A high percentage of HK helpers are in situations that meet at least one of the criteria of trafikking/forced labour ( typically debt bondage).
Another issue is that whilst the women have greater earning power in the migrant labour market this doesn’t translate to the men left at home picking up the domestic slack which often has negative consequences for children left in home country. The mother is almost being forced to choose between nurturing her child and not having them live in poverty.
My helper is in her fifties now and has been here since she was 24 ( with me for last 8) Her boys are grown and working in really good professional jobs in the ME because her salary put them through school and Uni. It’s worked out well for her family because her husband isn’t a total feckless waste of space so they’ve saved a lot and they also have a farm, but so many of these women go back with v little to show for it.
My personal view is that there’s no point in ending the saystem because that’s not what the helpers want but ending debt bondage needs to be a priority for both home country and destination country governments.

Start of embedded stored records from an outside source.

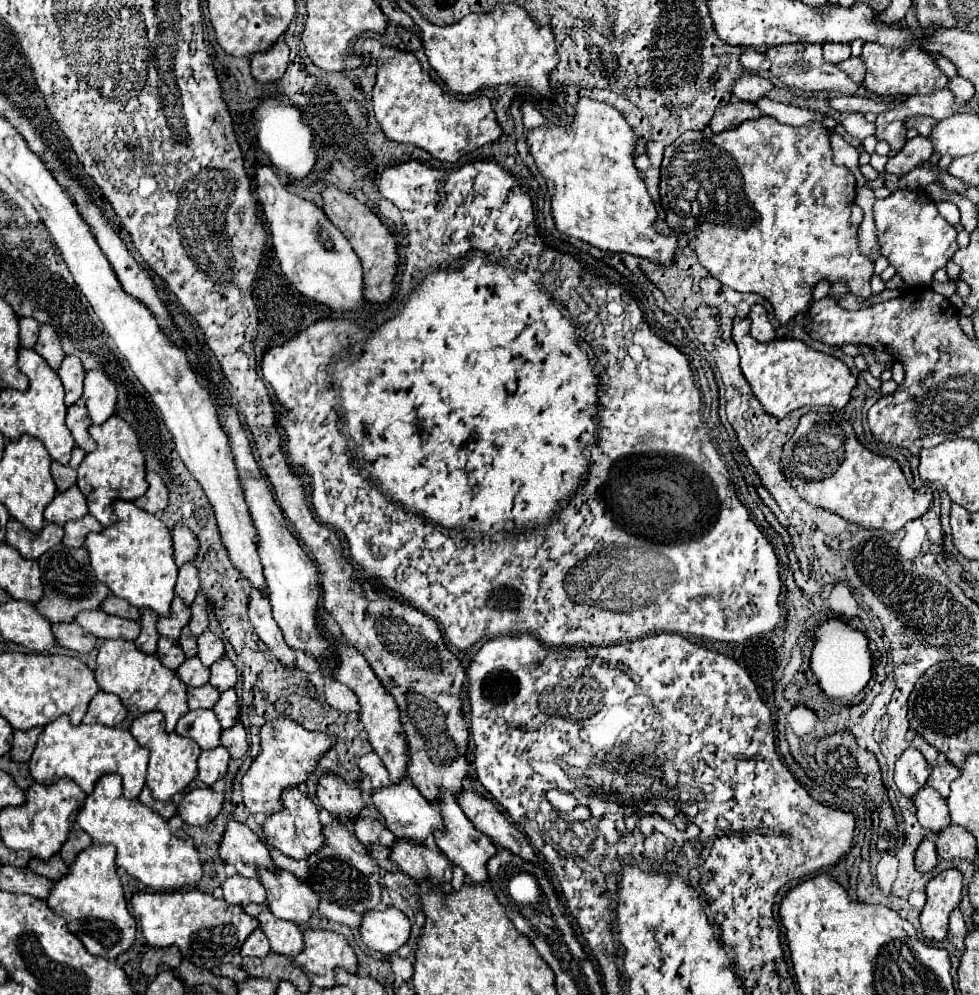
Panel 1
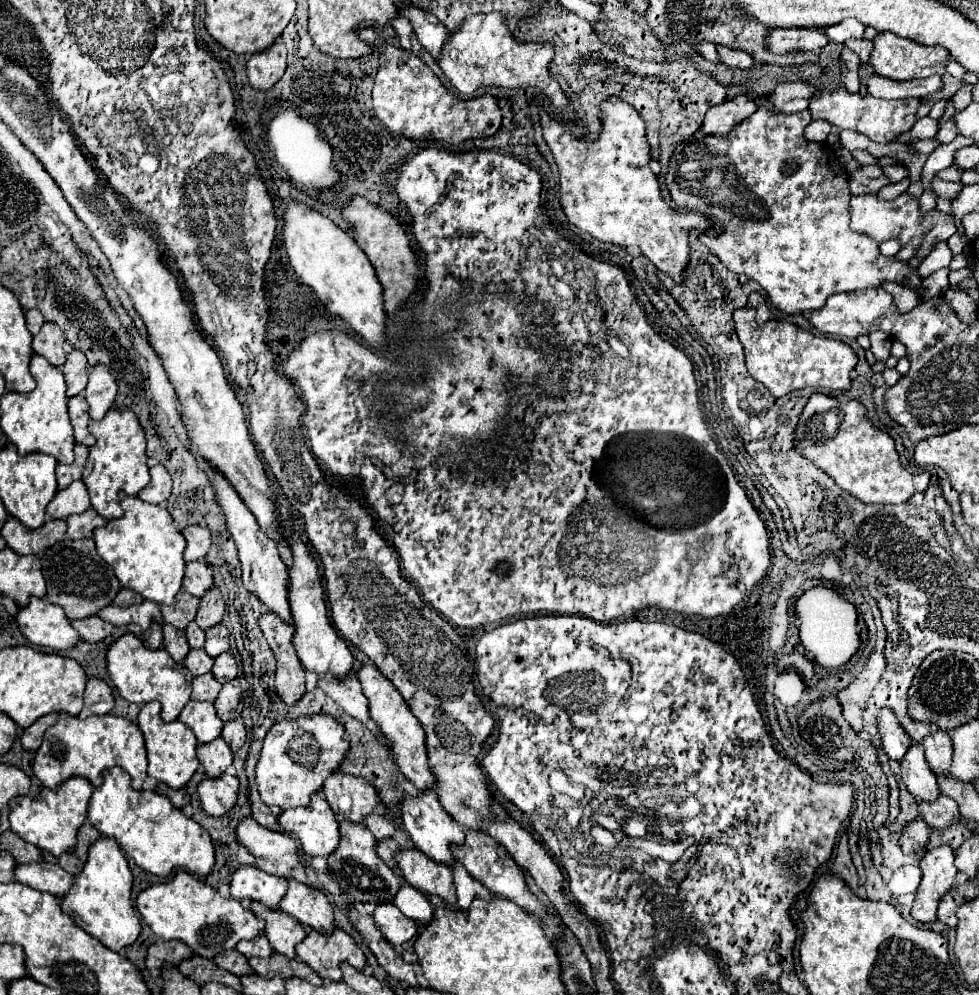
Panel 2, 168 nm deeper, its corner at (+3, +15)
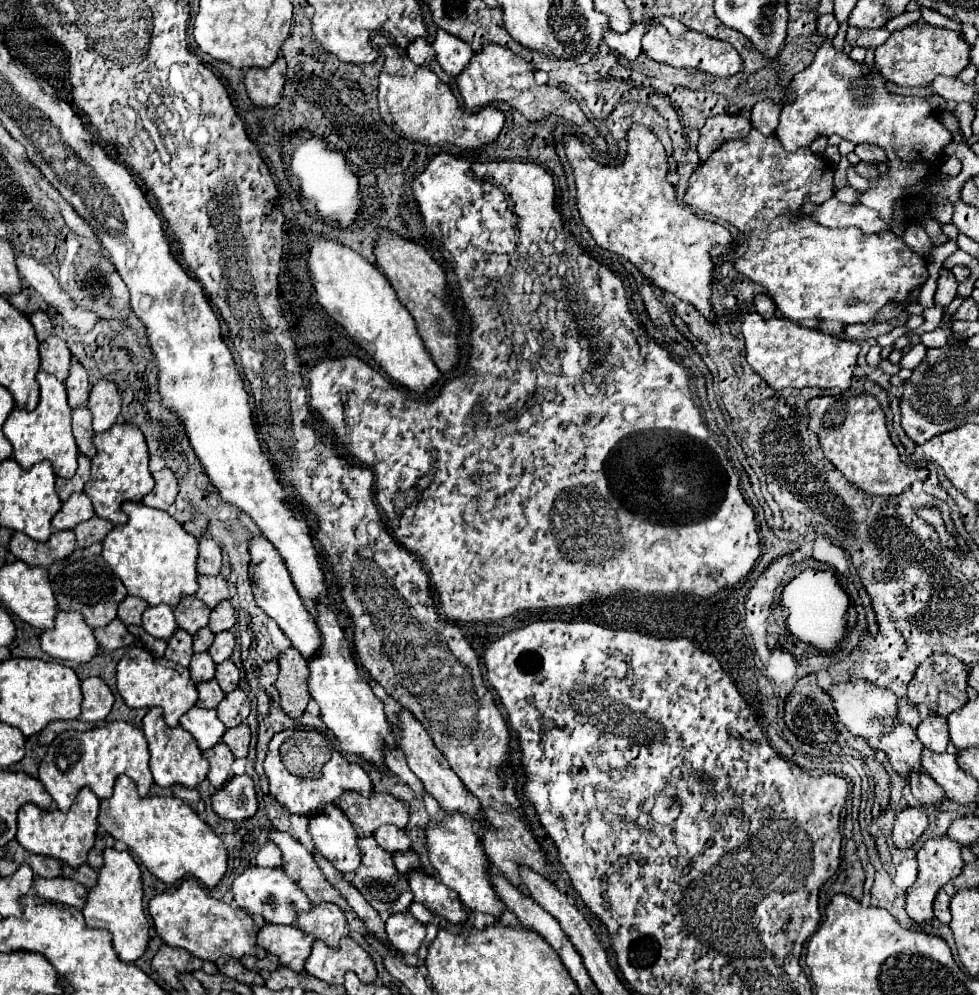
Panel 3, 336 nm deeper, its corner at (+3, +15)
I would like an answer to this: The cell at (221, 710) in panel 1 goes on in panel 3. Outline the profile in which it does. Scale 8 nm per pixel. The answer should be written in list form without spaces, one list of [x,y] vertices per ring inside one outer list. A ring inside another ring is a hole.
[[[236,688],[234,692],[224,696],[224,700],[218,704],[216,710],[218,710],[220,720],[226,724],[226,728],[234,728],[234,726],[246,722],[248,714],[250,714],[250,700],[244,690]]]

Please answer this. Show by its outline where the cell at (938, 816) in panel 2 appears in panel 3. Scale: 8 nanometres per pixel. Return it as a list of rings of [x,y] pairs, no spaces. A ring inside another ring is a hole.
[[[914,774],[908,778],[912,796],[922,804],[922,806],[938,806],[942,800],[946,800],[944,790],[928,776],[928,774]]]

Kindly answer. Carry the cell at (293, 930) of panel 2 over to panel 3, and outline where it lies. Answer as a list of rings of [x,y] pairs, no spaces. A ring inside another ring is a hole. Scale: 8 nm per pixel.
[[[264,924],[258,932],[258,944],[280,958],[280,964],[292,968],[294,972],[304,970],[304,960],[310,954],[314,936],[306,934],[304,930],[296,928],[296,924],[290,926],[278,926],[278,924]]]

We’re expats in the Middle East and we have a ‘helper’ although I call her our ‘nanny’ as 90% of her duties are child care related (we have a 2yr old and a 5 month old) We pay her the equivalent of about GBP 1200 a month and she works 5 days a week, 9 hours a day. Colleagues laugh at me for this as we pay her almost 3 times more than most. We can afford to pay that much and I would feel uncomfortable paying her less just because I could. To put it into context, she is a qualified nurse and we pay her 50% more than she was earning working 6 days a week.
In the last two years, she has bought land and built a house back home, paid for her mum to have a hip replacement and paid for full time home help for her elderly parents.
PrimeraVez - we don’t live on a high expat salary (in relative terms) but if we did, I would definitely do the sand. Fantastic that you pay so generously and have helped her so much.